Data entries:
■ ■ ■

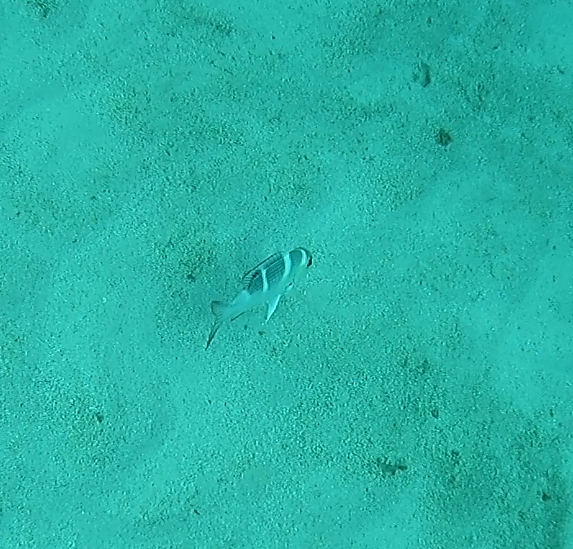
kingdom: Animalia
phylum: Chordata
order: Perciformes
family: Lethrinidae
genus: Monotaxis
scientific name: Monotaxis grandoculis
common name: Bigeye emperor
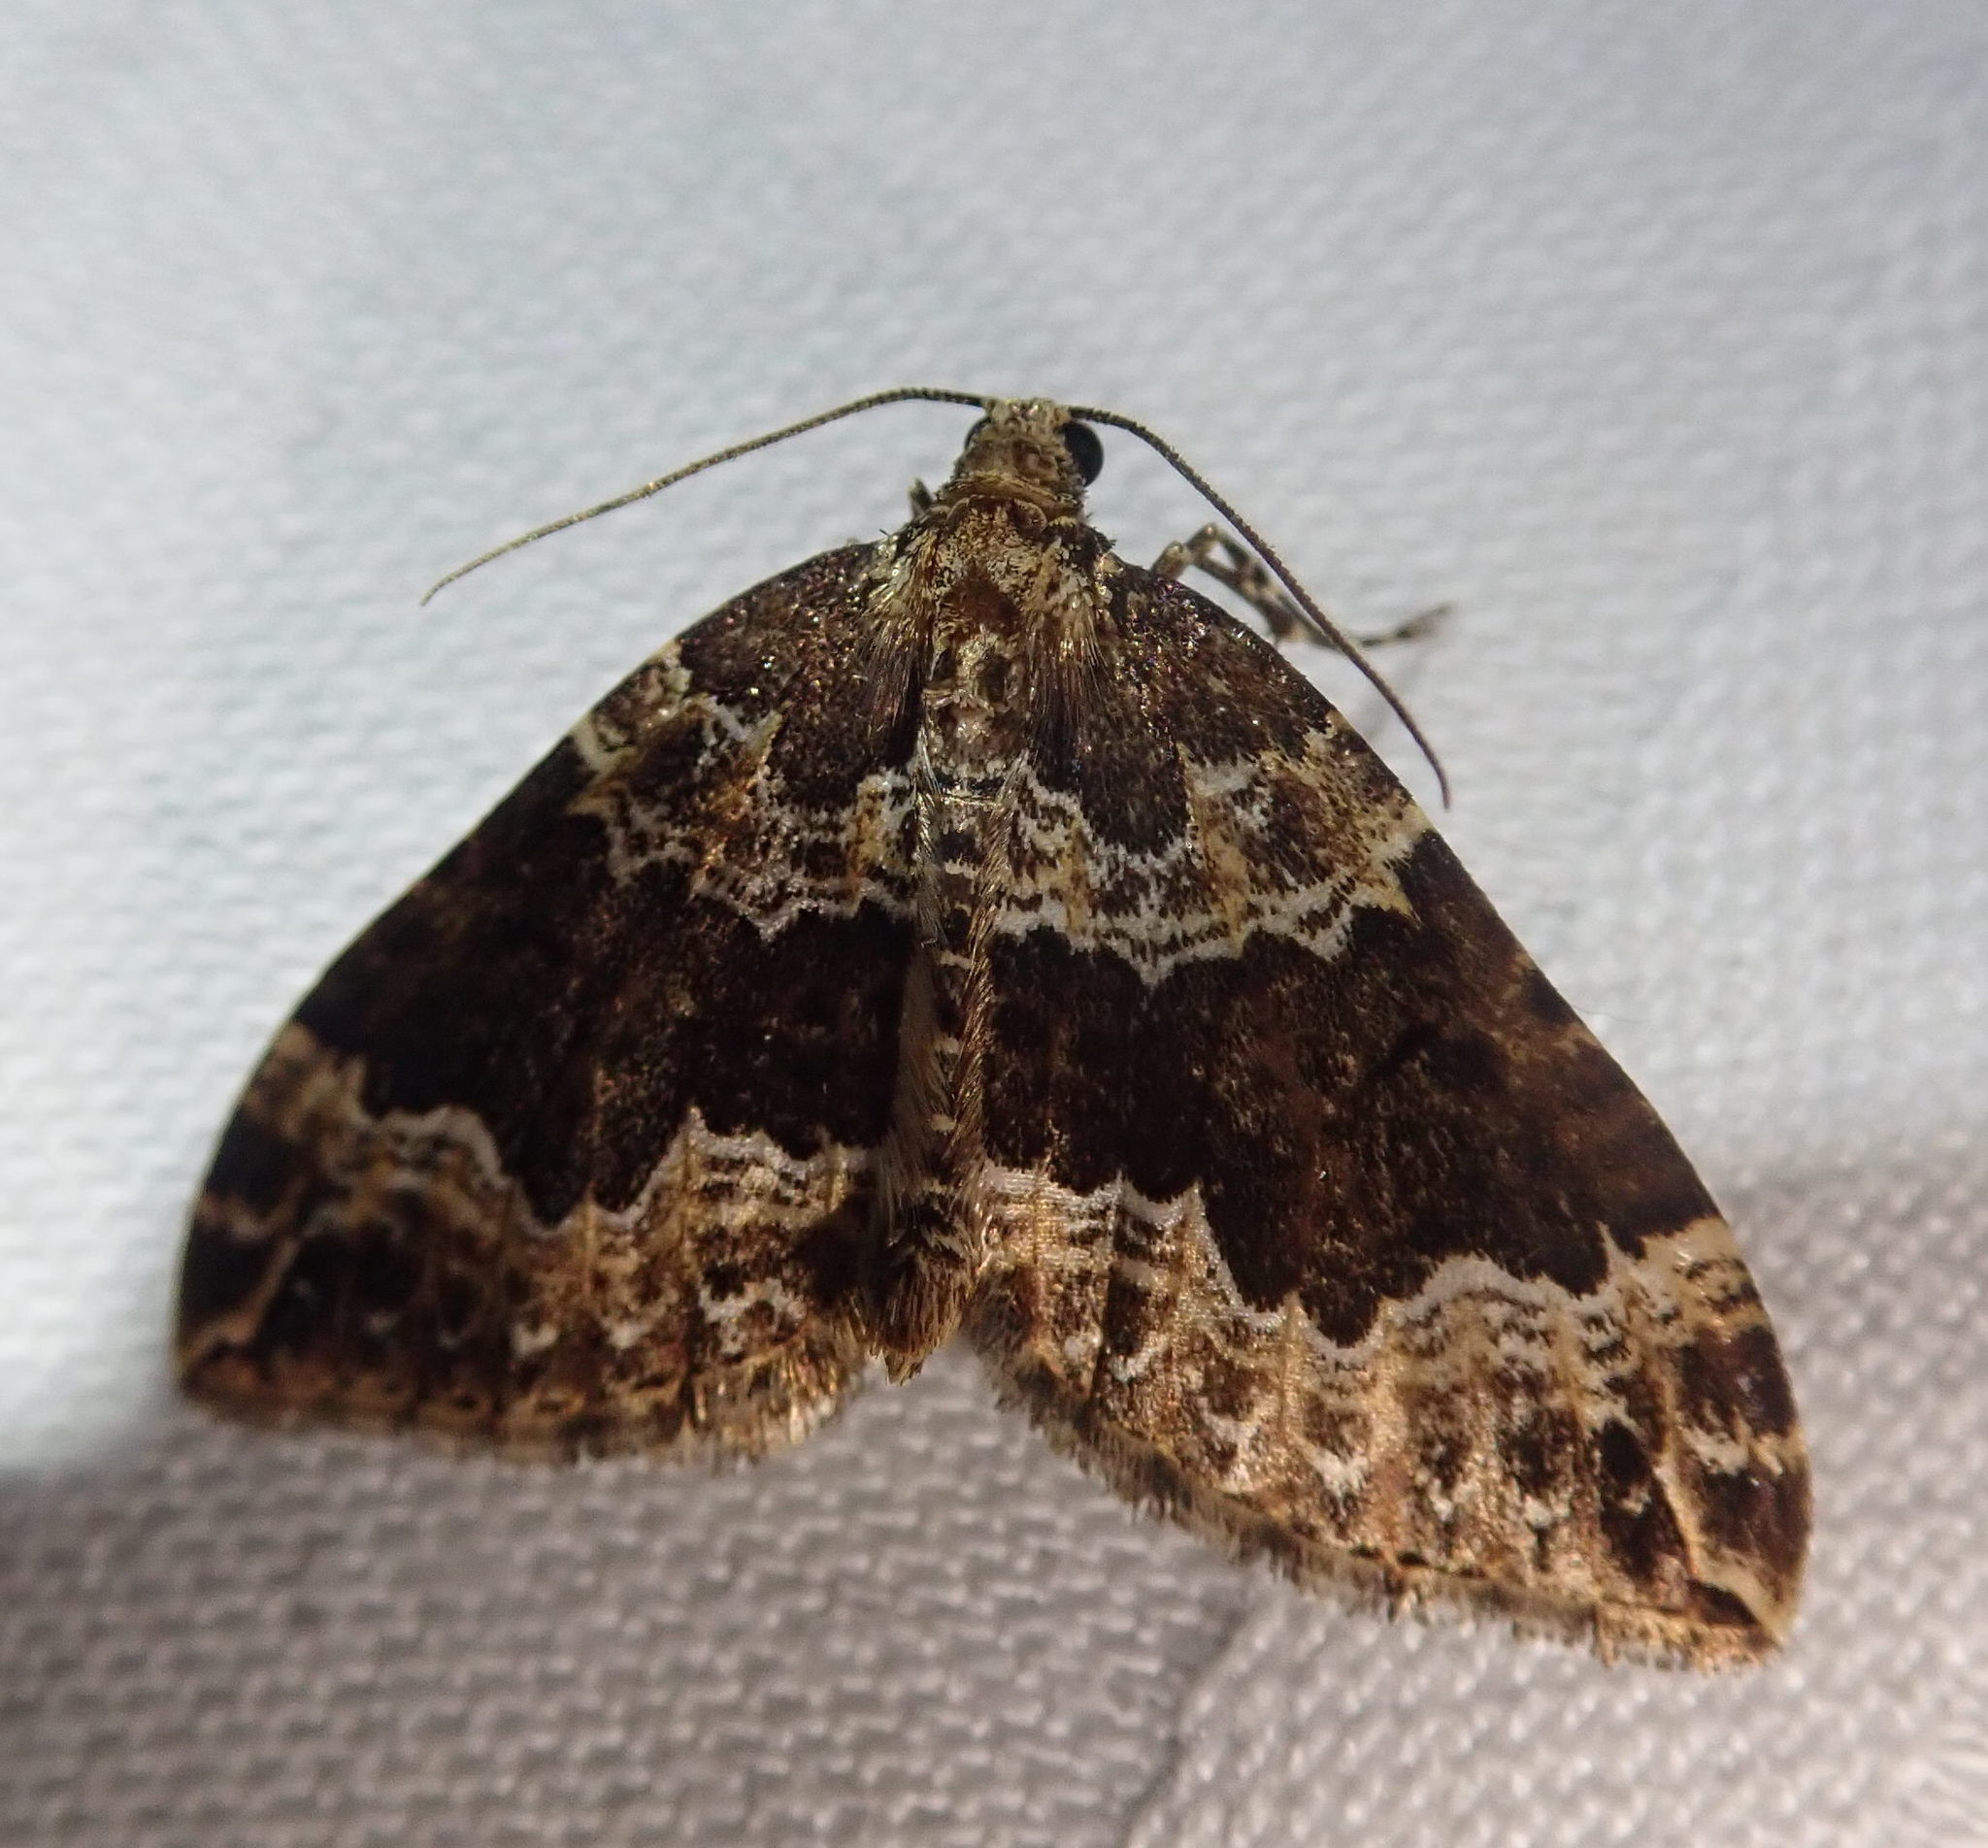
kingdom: Animalia
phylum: Arthropoda
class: Insecta
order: Lepidoptera
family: Geometridae
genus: Lampropteryx
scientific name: Lampropteryx suffumata
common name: Water carpet
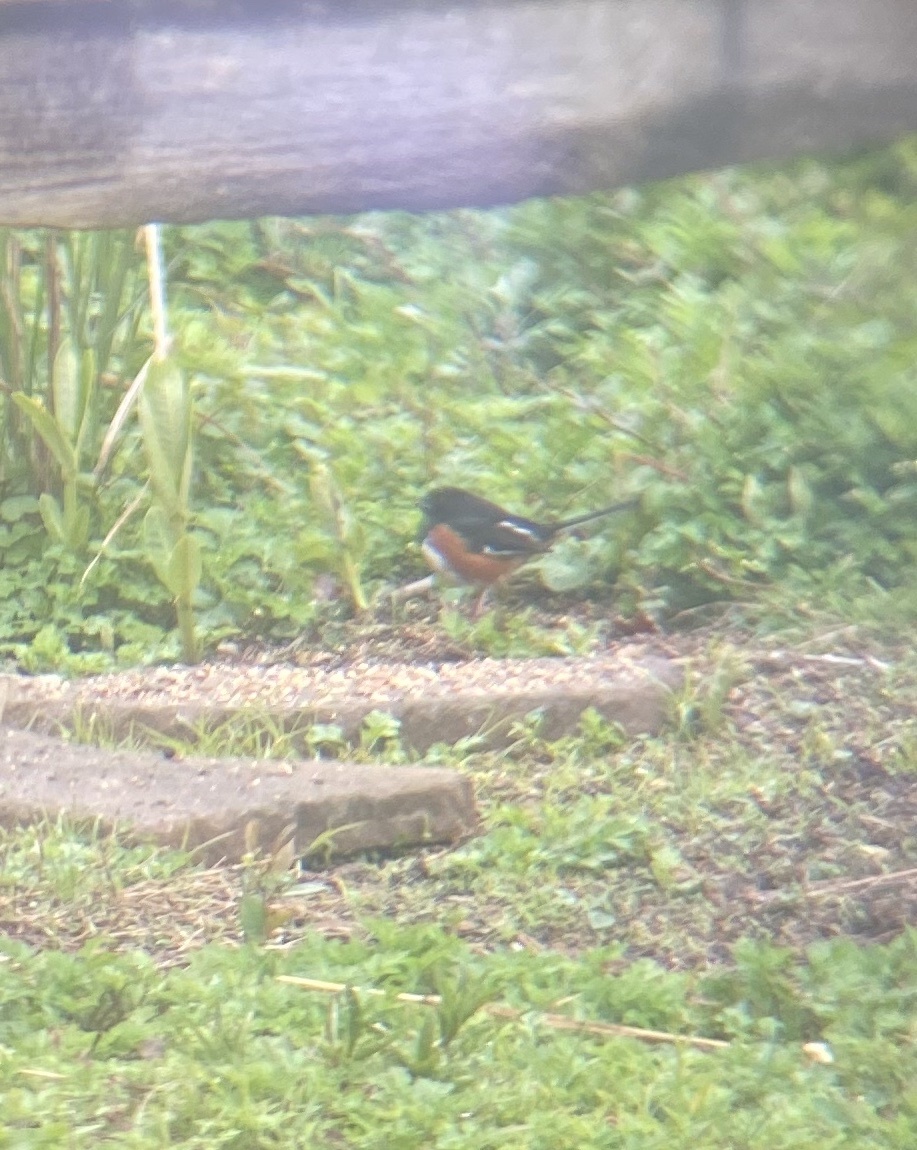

■ ■ ■

# GIVEN EXERCISE
Retype every line of the records above word for word, leaving out the pictures.

# REPLY
kingdom: Animalia
phylum: Chordata
order: Perciformes
family: Lethrinidae
genus: Monotaxis
scientific name: Monotaxis grandoculis
common name: Bigeye emperor
kingdom: Animalia
phylum: Arthropoda
class: Insecta
order: Lepidoptera
family: Geometridae
genus: Lampropteryx
scientific name: Lampropteryx suffumata
common name: Water carpet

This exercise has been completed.